As I considered this live-oak tree, for instance, with its resident bromeliad, fluffy tufts of air plants, moss, and multi-colored patches of lichen, I chose an elongated vertical composition (10” x 5”) to emphasize the height of the trunk, allowing the contrasting lines of the branches and the bromeliad blossoms to visually counter-balance the dominant vertical thrust, and the mass of the bromeliad to counter the lines and puff-points in the rest of the composition.

"Arboreal Tenants" by Charlotte Mertz (10"x5" watercolor, #180701w)

“Arboreal Tenants” by Charlotte Mertz
(10″ x 5″ watercolor, #180701w)

In order to feature the other plants that have nestled into the vertically textured bark, I took the artistic liberty of drastically minimizing–to a wash of merely suggested color–the densely wooded background and entirely eliminating the tree’s own foliage, both of which would have created visual confusion.

This process of visual simplification also narrowed my own focus down to the key elements, which can be very helpful when working en plein air, where it’s easy to become distracted by other, extraneous aspects of the environment.
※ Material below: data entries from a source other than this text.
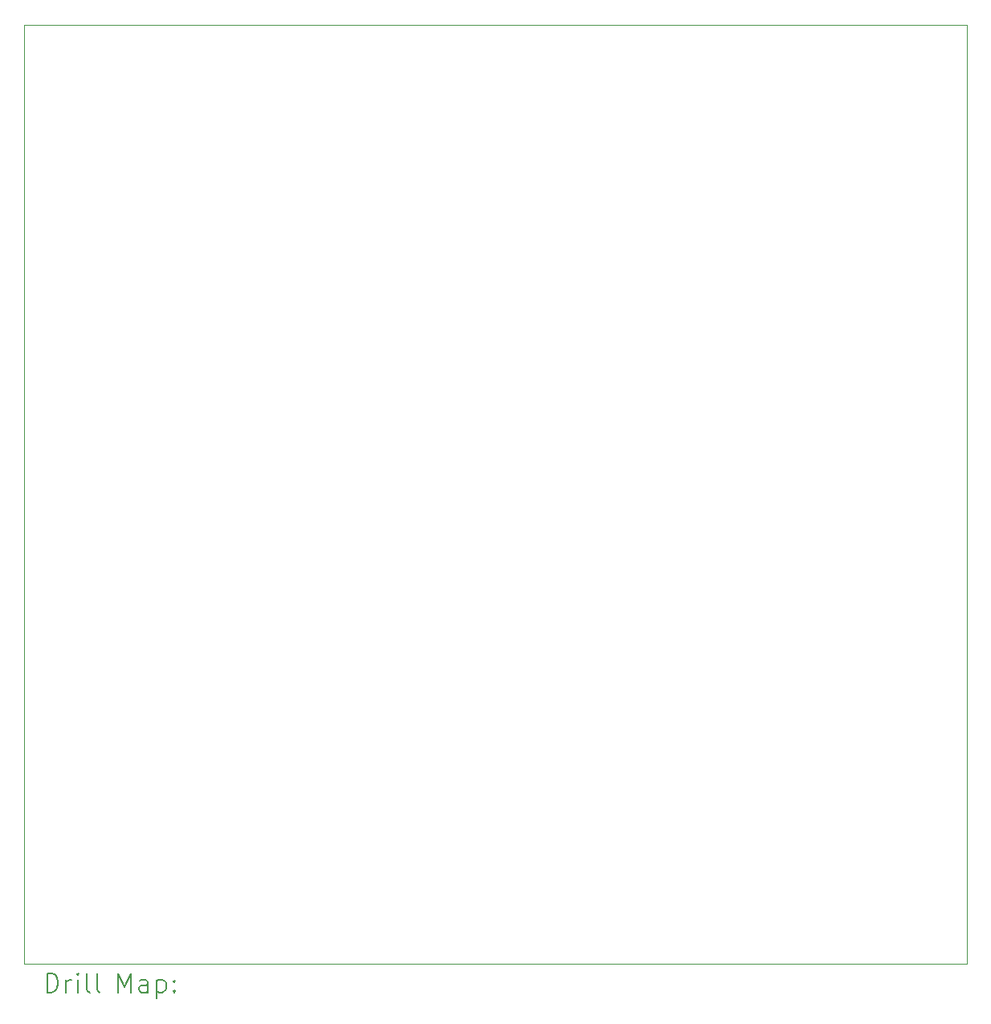
<source format=gbr>
%TF.GenerationSoftware,KiCad,Pcbnew,(7.0.0)*%
%TF.CreationDate,2023-03-21T09:13:53+02:00*%
%TF.ProjectId,HAT,4841542e-6b69-4636-9164-5f7063625858,rev?*%
%TF.SameCoordinates,Original*%
%TF.FileFunction,Drillmap*%
%TF.FilePolarity,Positive*%
%FSLAX45Y45*%
G04 Gerber Fmt 4.5, Leading zero omitted, Abs format (unit mm)*
G04 Created by KiCad (PCBNEW (7.0.0)) date 2023-03-21 09:13:53*
%MOMM*%
%LPD*%
G01*
G04 APERTURE LIST*
%ADD10C,0.100000*%
%ADD11C,0.200000*%
G04 APERTURE END LIST*
D10*
X9174480Y-1915160D02*
X19116040Y-1915160D01*
X19116040Y-1915160D02*
X19116040Y-11816080D01*
X19116040Y-11816080D02*
X9174480Y-11816080D01*
X9174480Y-11816080D02*
X9174480Y-1915160D01*
D11*
X9417099Y-12114556D02*
X9417099Y-11914556D01*
X9417099Y-11914556D02*
X9464718Y-11914556D01*
X9464718Y-11914556D02*
X9493290Y-11924080D01*
X9493290Y-11924080D02*
X9512337Y-11943128D01*
X9512337Y-11943128D02*
X9521861Y-11962175D01*
X9521861Y-11962175D02*
X9531385Y-12000270D01*
X9531385Y-12000270D02*
X9531385Y-12028842D01*
X9531385Y-12028842D02*
X9521861Y-12066937D01*
X9521861Y-12066937D02*
X9512337Y-12085985D01*
X9512337Y-12085985D02*
X9493290Y-12105032D01*
X9493290Y-12105032D02*
X9464718Y-12114556D01*
X9464718Y-12114556D02*
X9417099Y-12114556D01*
X9617099Y-12114556D02*
X9617099Y-11981223D01*
X9617099Y-12019318D02*
X9626623Y-12000270D01*
X9626623Y-12000270D02*
X9636147Y-11990747D01*
X9636147Y-11990747D02*
X9655194Y-11981223D01*
X9655194Y-11981223D02*
X9674242Y-11981223D01*
X9740909Y-12114556D02*
X9740909Y-11981223D01*
X9740909Y-11914556D02*
X9731385Y-11924080D01*
X9731385Y-11924080D02*
X9740909Y-11933604D01*
X9740909Y-11933604D02*
X9750432Y-11924080D01*
X9750432Y-11924080D02*
X9740909Y-11914556D01*
X9740909Y-11914556D02*
X9740909Y-11933604D01*
X9864718Y-12114556D02*
X9845670Y-12105032D01*
X9845670Y-12105032D02*
X9836147Y-12085985D01*
X9836147Y-12085985D02*
X9836147Y-11914556D01*
X9969480Y-12114556D02*
X9950432Y-12105032D01*
X9950432Y-12105032D02*
X9940909Y-12085985D01*
X9940909Y-12085985D02*
X9940909Y-11914556D01*
X10165670Y-12114556D02*
X10165670Y-11914556D01*
X10165670Y-11914556D02*
X10232337Y-12057413D01*
X10232337Y-12057413D02*
X10299004Y-11914556D01*
X10299004Y-11914556D02*
X10299004Y-12114556D01*
X10479956Y-12114556D02*
X10479956Y-12009794D01*
X10479956Y-12009794D02*
X10470432Y-11990747D01*
X10470432Y-11990747D02*
X10451385Y-11981223D01*
X10451385Y-11981223D02*
X10413289Y-11981223D01*
X10413289Y-11981223D02*
X10394242Y-11990747D01*
X10479956Y-12105032D02*
X10460909Y-12114556D01*
X10460909Y-12114556D02*
X10413289Y-12114556D01*
X10413289Y-12114556D02*
X10394242Y-12105032D01*
X10394242Y-12105032D02*
X10384718Y-12085985D01*
X10384718Y-12085985D02*
X10384718Y-12066937D01*
X10384718Y-12066937D02*
X10394242Y-12047889D01*
X10394242Y-12047889D02*
X10413289Y-12038366D01*
X10413289Y-12038366D02*
X10460909Y-12038366D01*
X10460909Y-12038366D02*
X10479956Y-12028842D01*
X10575194Y-11981223D02*
X10575194Y-12181223D01*
X10575194Y-11990747D02*
X10594242Y-11981223D01*
X10594242Y-11981223D02*
X10632337Y-11981223D01*
X10632337Y-11981223D02*
X10651385Y-11990747D01*
X10651385Y-11990747D02*
X10660909Y-12000270D01*
X10660909Y-12000270D02*
X10670432Y-12019318D01*
X10670432Y-12019318D02*
X10670432Y-12076461D01*
X10670432Y-12076461D02*
X10660909Y-12095508D01*
X10660909Y-12095508D02*
X10651385Y-12105032D01*
X10651385Y-12105032D02*
X10632337Y-12114556D01*
X10632337Y-12114556D02*
X10594242Y-12114556D01*
X10594242Y-12114556D02*
X10575194Y-12105032D01*
X10756147Y-12095508D02*
X10765670Y-12105032D01*
X10765670Y-12105032D02*
X10756147Y-12114556D01*
X10756147Y-12114556D02*
X10746623Y-12105032D01*
X10746623Y-12105032D02*
X10756147Y-12095508D01*
X10756147Y-12095508D02*
X10756147Y-12114556D01*
X10756147Y-11990747D02*
X10765670Y-12000270D01*
X10765670Y-12000270D02*
X10756147Y-12009794D01*
X10756147Y-12009794D02*
X10746623Y-12000270D01*
X10746623Y-12000270D02*
X10756147Y-11990747D01*
X10756147Y-11990747D02*
X10756147Y-12009794D01*
M02*

</source>
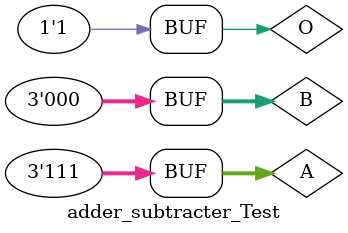
<source format=v>
`timescale 1ns / 1ps
module adder_subtracter_Test();
reg [2:0] B; //Since it is 3 bit, we will write [2:0]
reg [2:0] A;
reg O;
wire [6:0] P;
wire Y;
//Instantiating the unit under test (UUT)
addSubtract I1(B, A, O, P, Y);
// Stimulus
initial
begin

#50 A = 3'b011; B = 3'b100; // b represents binary

O = 1'b0;

#50 A = 3'b111; B = 3'b111;

#50 A = 3'b011; B = 3'b100;

O = 1'b1;

#50 A = 3'b010; B = 3'b110;


#50 A = 3'b000;  // b represents binary

B = 3'b000;

#50 A = 3'b001; 

#50 A = 3'b010;

#50 A = 3'b011;

#50 A = 3'b100;

#50 A = 3'b101;

#50 A = 3'b110;

#50 A = 3'b111;


$monitor("Time=%0d, D=%4b. S=%7b\n", $time, B, A, O, P, Y);

end
endmodule

</source>
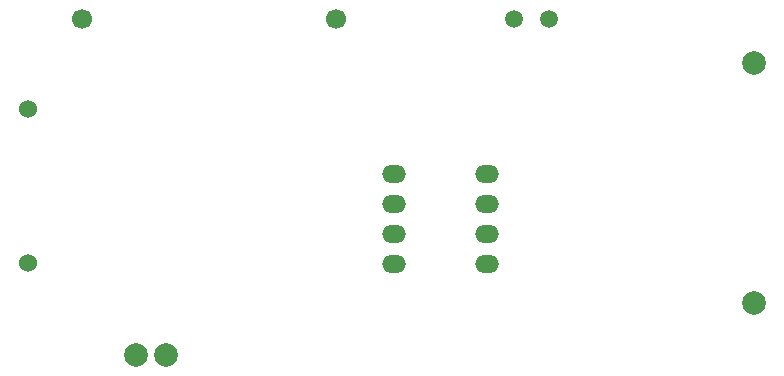
<source format=gbl>
G04 Layer: BottomLayer*
G04 EasyEDA v6.5.22, 2022-12-06 12:39:29*
G04 c6db78ffc0bd48839a298bbcf34fffd3,807727dff0ce494184415f470db24245,10*
G04 Gerber Generator version 0.2*
G04 Scale: 100 percent, Rotated: No, Reflected: No *
G04 Dimensions in millimeters *
G04 leading zeros omitted , absolute positions ,4 integer and 5 decimal *
%FSLAX45Y45*%
%MOMM*%

%ADD10C,2.0000*%
%ADD11C,1.5240*%
%ADD12C,1.5000*%
%ADD13C,1.7000*%
%ADD14O,1.9999959999999999X1.524*%

%LPD*%
D10*
G01*
X7835889Y3008398D03*
G01*
X7835889Y5043396D03*
G01*
X2605498Y2565407D03*
G01*
X2859498Y2565407D03*
D11*
G01*
X1689100Y4650498D03*
G01*
X1689100Y3350501D03*
D12*
G01*
X6106292Y5410205D03*
G01*
X5806292Y5410205D03*
D13*
G01*
X2150795Y5410200D03*
G01*
X4300804Y5410200D03*
D14*
G01*
X4786604Y4102100D03*
G01*
X5576595Y4102100D03*
G01*
X4786604Y3848100D03*
G01*
X5576595Y3848100D03*
G01*
X4786604Y3594100D03*
G01*
X5576595Y3594100D03*
G01*
X4786604Y3340100D03*
G01*
X5576595Y3340100D03*
M02*

</source>
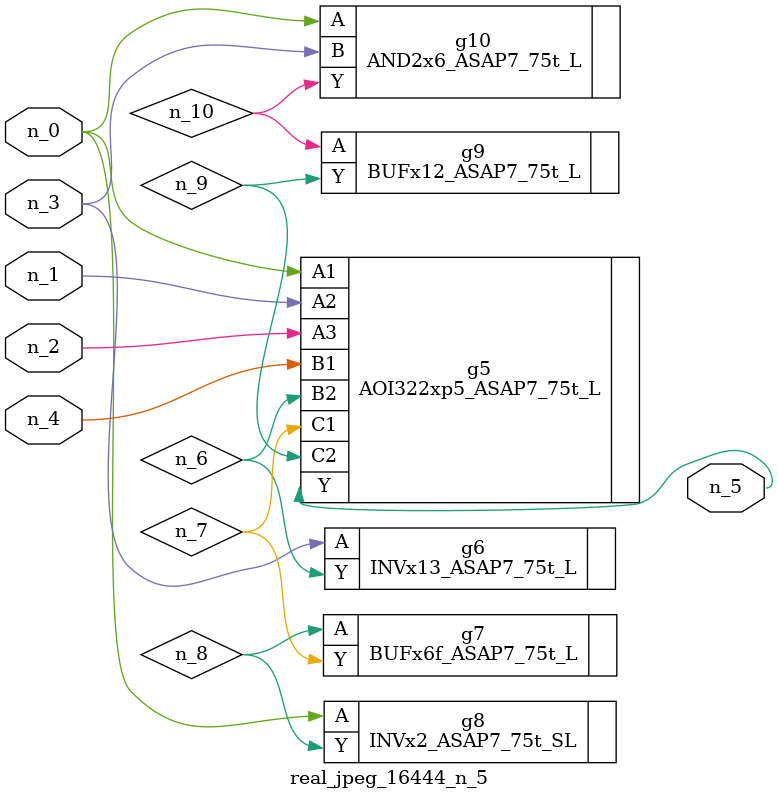
<source format=v>
module real_jpeg_16444_n_5 (n_4, n_0, n_1, n_2, n_3, n_5);

input n_4;
input n_0;
input n_1;
input n_2;
input n_3;

output n_5;

wire n_8;
wire n_6;
wire n_7;
wire n_10;
wire n_9;

AOI322xp5_ASAP7_75t_L g5 ( 
.A1(n_0),
.A2(n_1),
.A3(n_2),
.B1(n_4),
.B2(n_6),
.C1(n_7),
.C2(n_9),
.Y(n_5)
);

INVx2_ASAP7_75t_SL g8 ( 
.A(n_0),
.Y(n_8)
);

AND2x6_ASAP7_75t_L g10 ( 
.A(n_0),
.B(n_3),
.Y(n_10)
);

INVx13_ASAP7_75t_L g6 ( 
.A(n_3),
.Y(n_6)
);

BUFx6f_ASAP7_75t_L g7 ( 
.A(n_8),
.Y(n_7)
);

BUFx12_ASAP7_75t_L g9 ( 
.A(n_10),
.Y(n_9)
);


endmodule
</source>
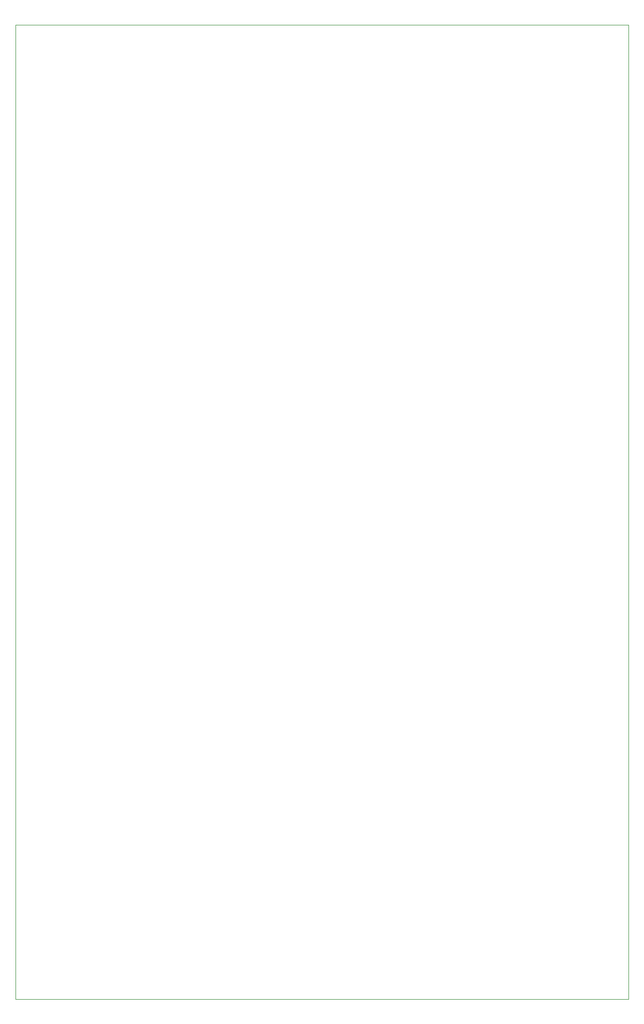
<source format=gbr>
G04 #@! TF.GenerationSoftware,KiCad,Pcbnew,(5.1.5)-3*
G04 #@! TF.CreationDate,2021-07-30T13:53:21+02:00*
G04 #@! TF.ProjectId,AnalogDrum_Mixer8,416e616c-6f67-4447-9275-6d5f4d697865,rev?*
G04 #@! TF.SameCoordinates,Original*
G04 #@! TF.FileFunction,Profile,NP*
%FSLAX46Y46*%
G04 Gerber Fmt 4.6, Leading zero omitted, Abs format (unit mm)*
G04 Created by KiCad (PCBNEW (5.1.5)-3) date 2021-07-30 13:53:21*
%MOMM*%
%LPD*%
G04 APERTURE LIST*
%ADD10C,0.100000*%
G04 APERTURE END LIST*
D10*
X143510000Y-186690000D02*
X43180000Y-186690000D01*
X43180000Y-186690000D02*
X43180000Y-27305000D01*
X43180000Y-27305000D02*
X143510000Y-27305000D01*
X143510000Y-27305000D02*
X143510000Y-186690000D01*
M02*

</source>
En Plein Air – Quick-Sketch Tips for Watercolor

Sunday, July 1st, 2018

When doing very quick watercolor sketches en plein air I find that it helps to keep the sketches small, use a limited palette, and lightly sketch out a simple composition in pencil before I ever begin painting.  This is particularly true when planning to do more than simple studies with pen and a loose wash.

"Sister Bay Marina Light" by Charlotte Mertz (4"x6" watercolor, #180605w)

“Sister Bay Marina Light” by Charlotte Mertz
(4″x6″ watercolor, #180605w)

In this simplified sketch of the marina light in Sister Bay, Wisconsin, I also simplified the palette, using only two blues (cobalt and indigo), two reds (scarlet lake and brown madder), burnt umber, lemon yellow, and permanent sap green.  It could have been simplified even further, but I like to work with warm and cool versions of the primaries.

Rather than using frisket to reserve white, when working this small, I often simply paint around areas I want reserved as white, such as the sunlit portions of the marina light and the masts on the far side of the harbor.

The quality of my sketches usually improves as I continue to paint more pieces in the same outing.  There are several reasons for this:

1) First, I am usually over-eager to begin actually painting, so don’t always take time for accurate drawing to undergird my initial watercolor sketch.  However, the longer I work, the more relaxed I become, the less pressure I put on myself to work fast, and the more accurate the drawing tends to be.

2) Working as quickly as I am inclined to (particularly at first), my wet colors often bleed and shadow areas have a tendency to lose definition,  If I can stay on location long enough to allow the paint to dry sufficiently, I can retouch the darker areas to compensate for the loss of definition or any value lost in the drying process.  But this is not always possible when working quickly on location due to legitimate time constraints, such as encroaching weather.

3) The earliest sketches help me determine how quickly (or slowly) the paint will dry in the pervading atmosphere, allowing me to judge and apply color values more accurately in subsequent sketches.

4) When pan paints (or tube paints that I have allowed to dry in the palette) are first used, they tend to release fewer pigments into the water, but as they soften with use,  they release their pigments more readily.  This affects the proportion of pigment to water, ensuring application of stronger colors in later paintings than in the initial efforts.

So for several reasons, it’s often advisable to take time to do a few warm-up sketches before tackling the more important scenes.